The suits of Wands and Swords, both active, masculine suits, have a sense of movement to them. The 10 of Cups and 10 of Pentacles, the receptive, feminine suits, are comfortable places to rest; they do not call us to take action the way the Wands and Swords do. However, if one were to stay too long in the success of the 10 of Cups; if perhaps it were reversed and one started feeling indulgent with it, then certainly it’s possible that the depression of the 10 of Swords would result, moving us into our next suit, which we would then work through in reverse order.

The Ace of Swords and Ace of Pentacles match nicely too, whether you view them as sword and shield, or if you see in that pairing the flaming sword that turns before the gate to the Garden of Eden shown in the Ace of Pentacles. In many ways, it makes a great deal of story-telling sense to count down the suits of Wands, up the suit of Cups, down the suit of Swords, then up the suit of Pentacles, moving backwards and forwards through the pips.

Six of Cups

August 25th, 2009

Two different questions.  Two different decks. Two single card draws. Six of Cups both times.

My first memory of the Six of Cups is from my Barbara Walker deck–first deck I ever got, back in 1991. That card, Childhood, showed an imposing and ominous nun dominating a group of small children. Powerful card. Not personally how I see it though. But I like the reminiscence of the title Childhood. The traditional composition shows a gentle innocence. The friendship of this card is distinguished from the more romantic Two of Cups, the more lighthearted and playful Three of Cups. There is a deep, memory-full offering of self in the image Pamela Colman Smith drew.

The esoteric title of the card is Pleasure and its astrological attribution is Sun in Scorpio. Odd that earlier today I randomly drew an online card, receiving the Three of Wands–my birthcard, Sun in Aries. A story develops. Two characters. A simple sharing.

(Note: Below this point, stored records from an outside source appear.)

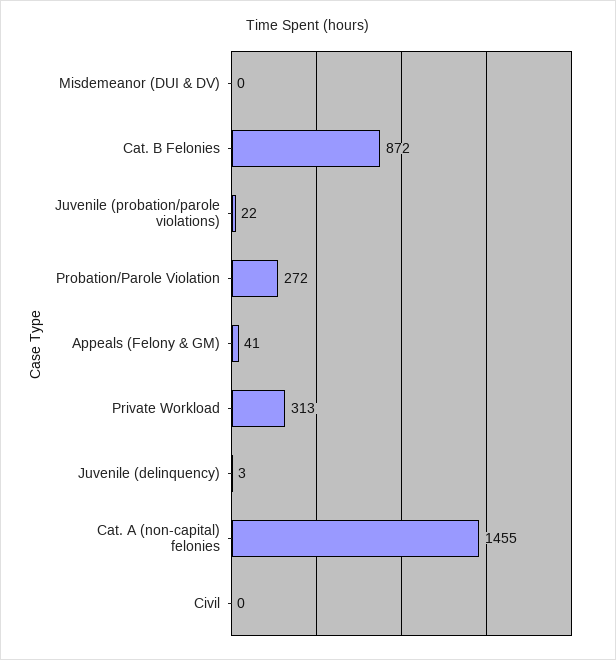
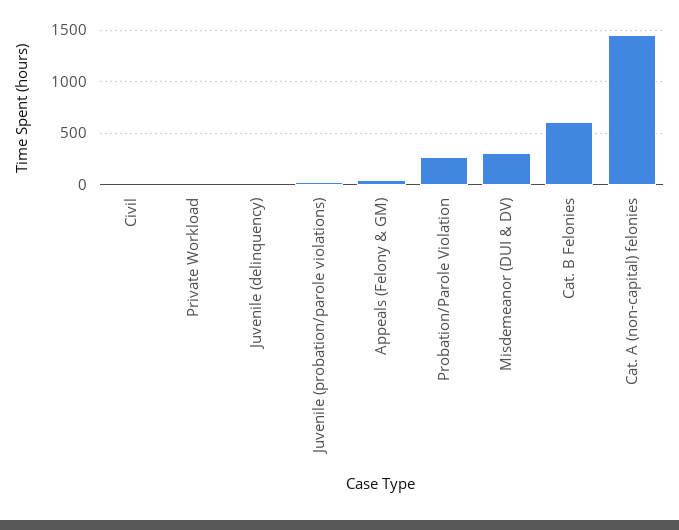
Misdemeanor (DUI & DV): 0 -> 300
Cat. B Felonies: 872 -> 600
Private Workload: 313 -> 0

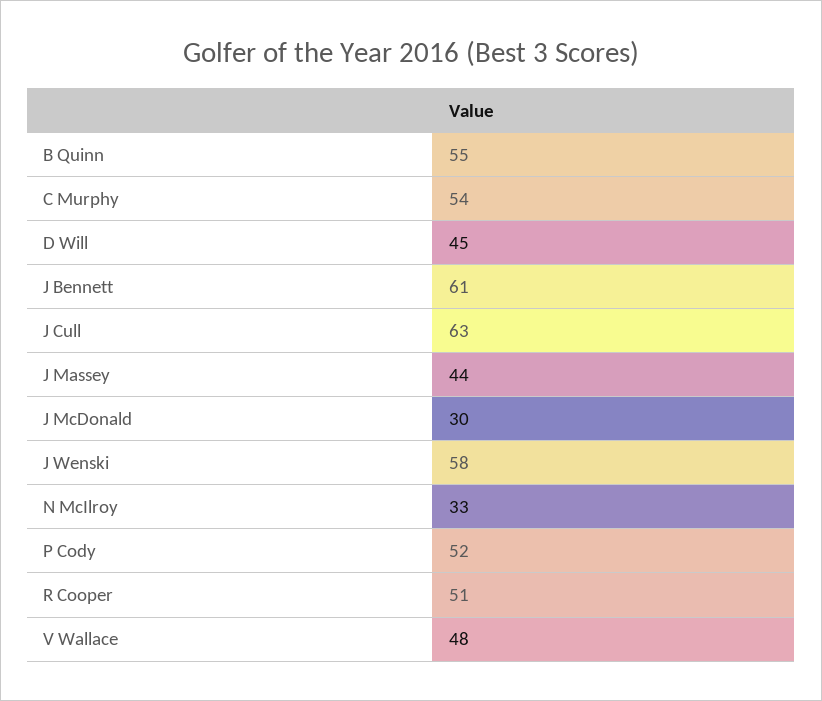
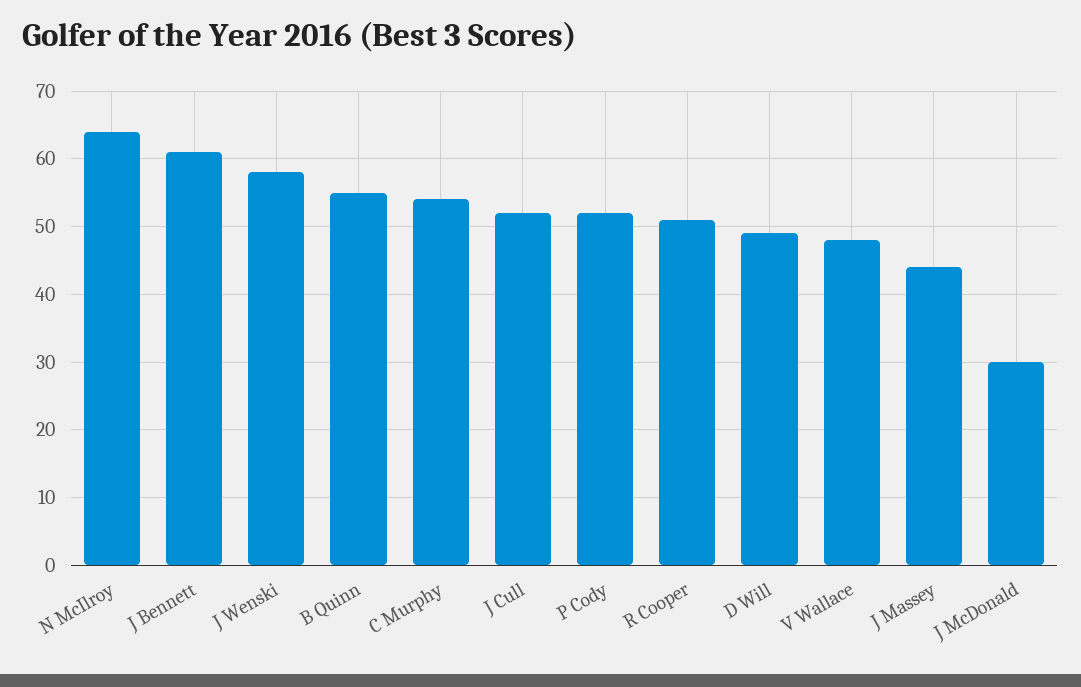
D Will: 45 -> 49
J Cull: 63 -> 52
N McIlroy: 33 -> 64

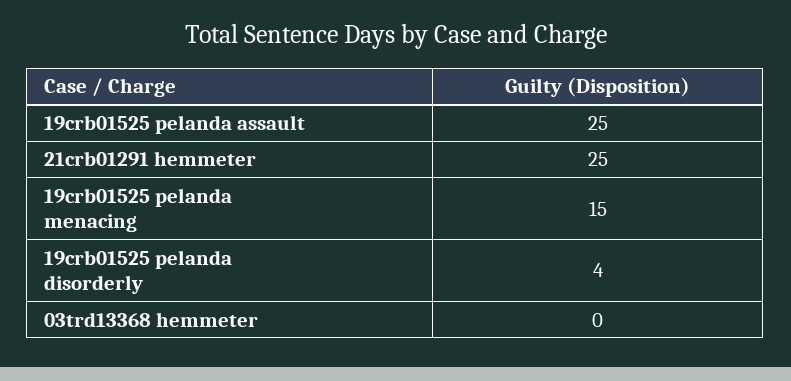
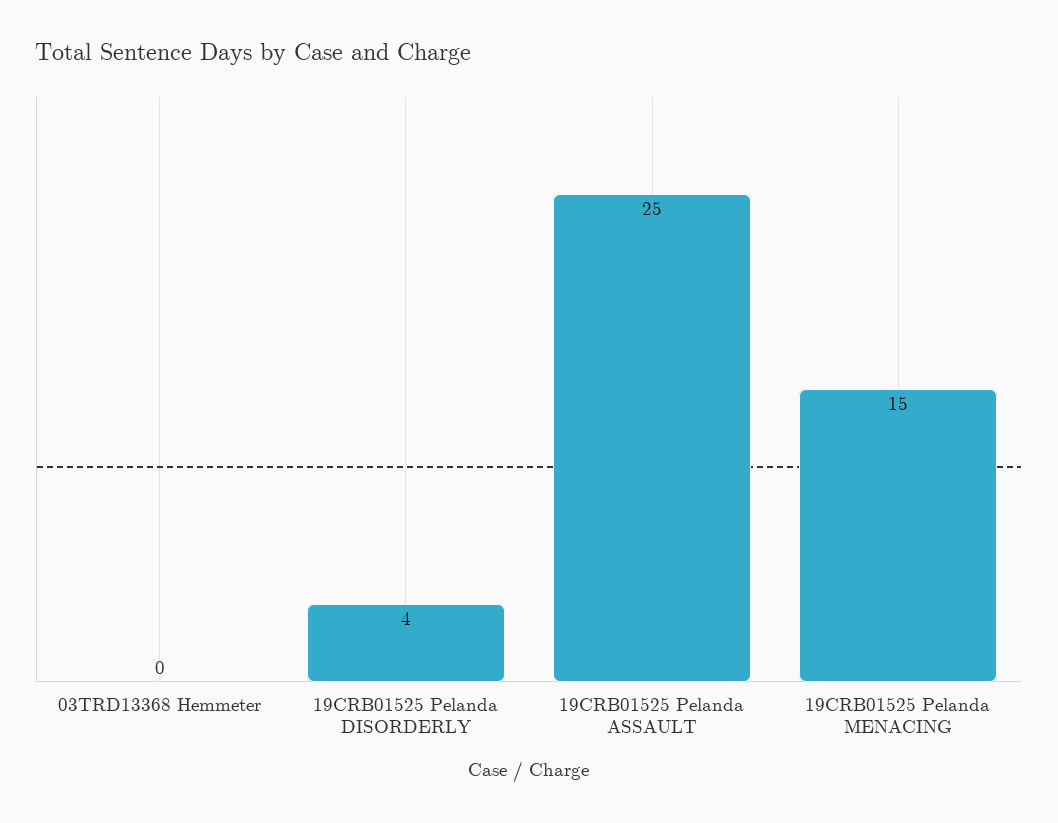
21crb01291 hemmeter: 25 -> none

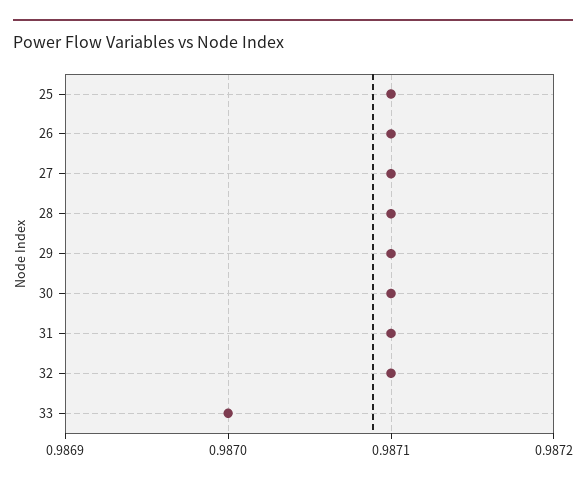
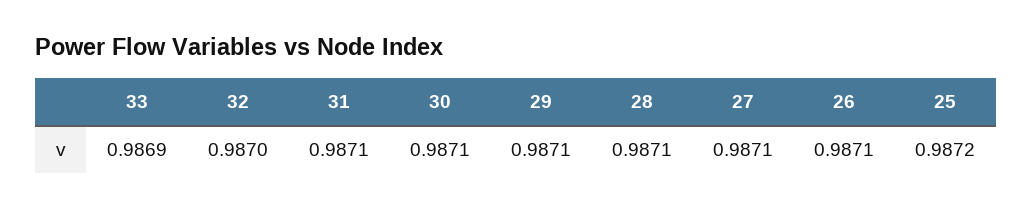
25: 0.9871 -> 0.9872
32: 0.9871 -> 0.987
33: 0.987 -> 0.9869

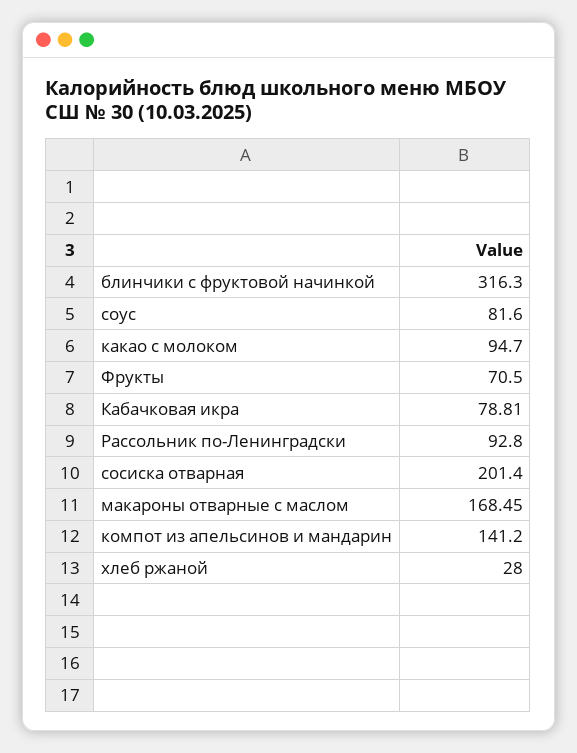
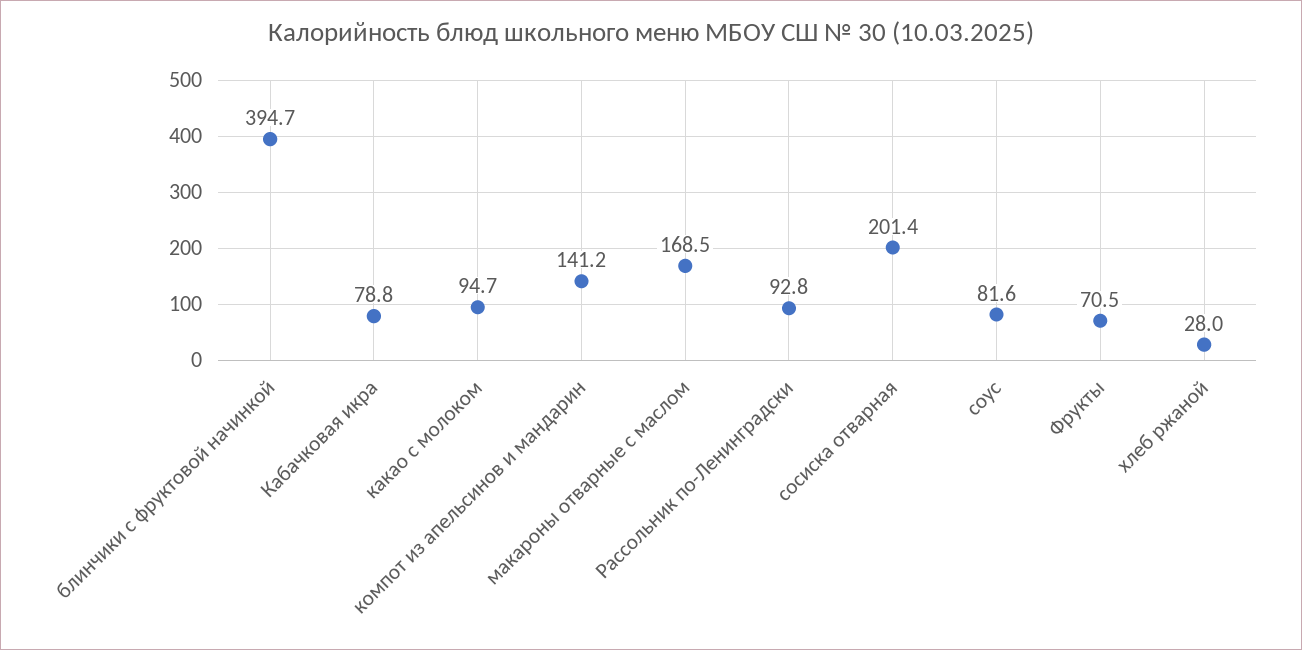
блинчики с фруктовой начинкой: 316.3 -> 394.7

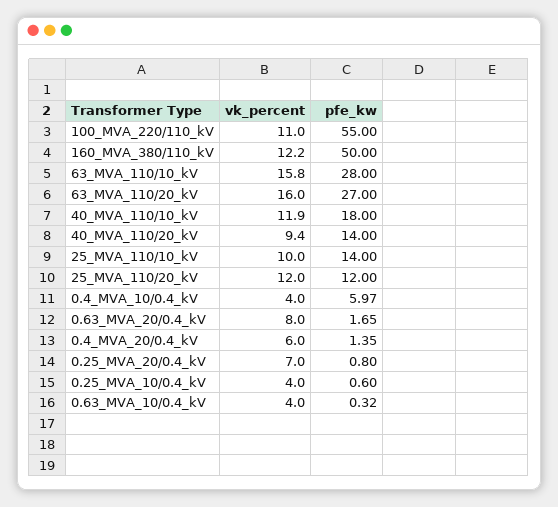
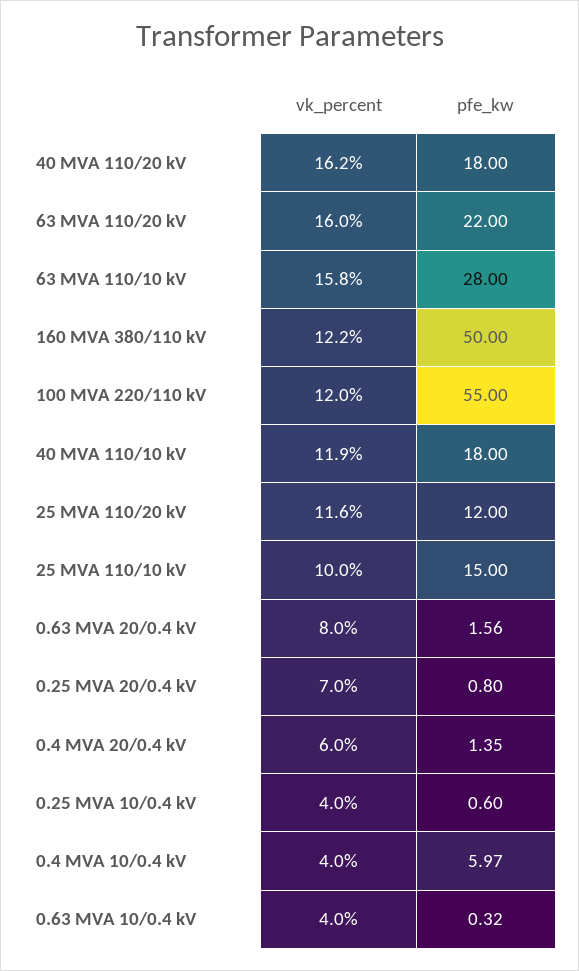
vk_percent, 100_MVA_220/110_kV: 11 -> 12
pfe_kw, 63_MVA_110/20_kV: 27 -> 22
vk_percent, 40_MVA_110/20_kV: 9.4 -> 16.2
pfe_kw, 40_MVA_110/20_kV: 14 -> 18
pfe_kw, 25_MVA_110/10_kV: 14 -> 15
vk_percent, 25_MVA_110/20_kV: 12 -> 11.6
pfe_kw, 0.63_MVA_20/0.4_kV: 1.65 -> 1.56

I have four friends with Sun in Scorpio.  One of whom I’m quite close to. Two of whom support me passionately and with an embarrassing generosity of praise. Three of whom I feel an electric connection to. All of whom I want to get to know better.

Two children on a balcony. One leans over the edge, peering down to the city street below. One looks up wondrously and tugs the jacket of her friend. Each has a story to share.